Breakfast: is it really the most important meal of the day? For elementary school students, breakfast does play a role in academic success. A new study from Cardiff University’s Centre for the Development and Evaluation of Complex Interventions for Public Health Improvement (DECIPher) finds that there is a significant association between eating breakfast and doing well in school. The study is the largest to evaluate the longitudinal effects of breakfast on school performance. It offers the strongest evidence to-date of the importance of eating a healthy breakfast.

Kids and Breakfast

To find out how breakfast affected academic achievement, the researchers surveyed 5,000 students, aged 9 to 11, from more than 100 elementary schools. They gathered data about what children ate and drank throughout a period of just over 24 hours, which included two breakfasts.

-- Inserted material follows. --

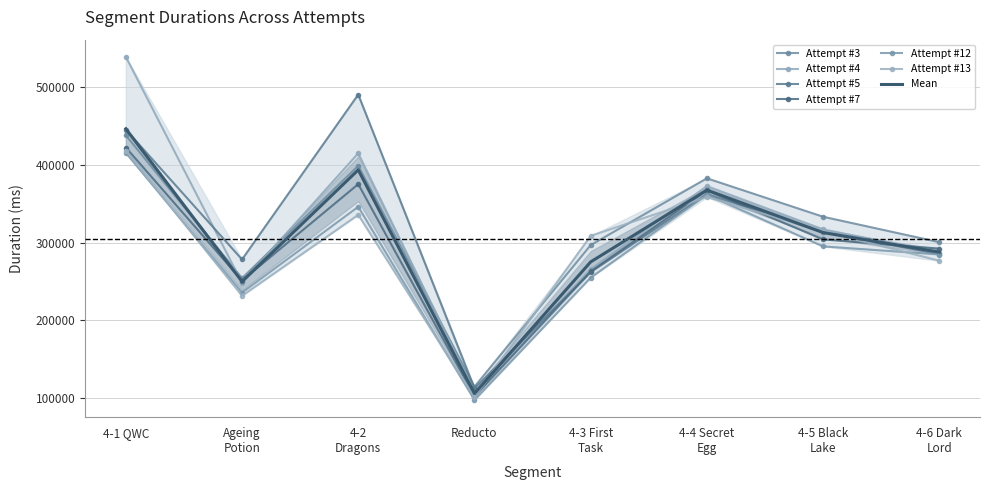

In Attempt #7, how many points are lower than both neighbors (excluding endpoints)?

2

The researchers compared this information with Teacher Assessments conducted 6 to 18 months later.

Children who ate breakfast achieved better academic outcomes. Breakfast-eating children were twice as likely to receive an above average Teacher Assessment compared to children who did not eat breakfast.

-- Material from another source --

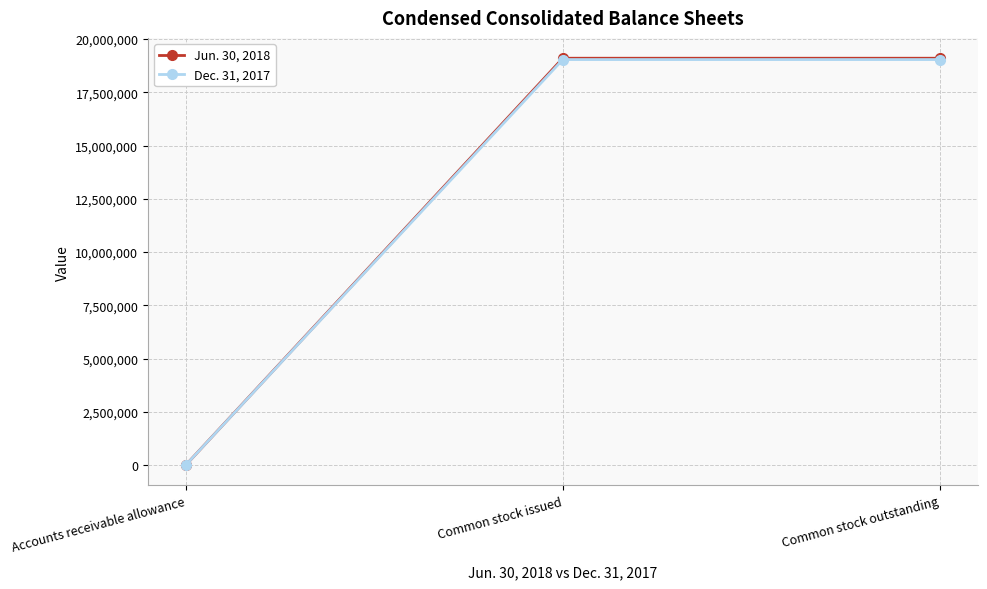

What is the label of the 1st point from the left?

Accounts receivable allowance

One in five children reported eating unhealthy food for breakfast. The data revealed that eating an unhealthy breakfast of chips or candy did not have a positive impact on educational outcomes. Eating servings of fruits and vegetables throughout the day was also correlated to improved educational performance.

Study authors state that the findings should inform educational policies regarding student health. “For schools, dedicating time and resources towards improving child health can be seen as an unwelcome diversion from their core business of educating pupils,” stated lead study author Hannah Littlecott of Cardiff University’s DECHIPher. “But this resistance to delivery of health improvement interventions overlooks the clear synergy between health and education.”

This research is published in the journal Public Health Nutrition.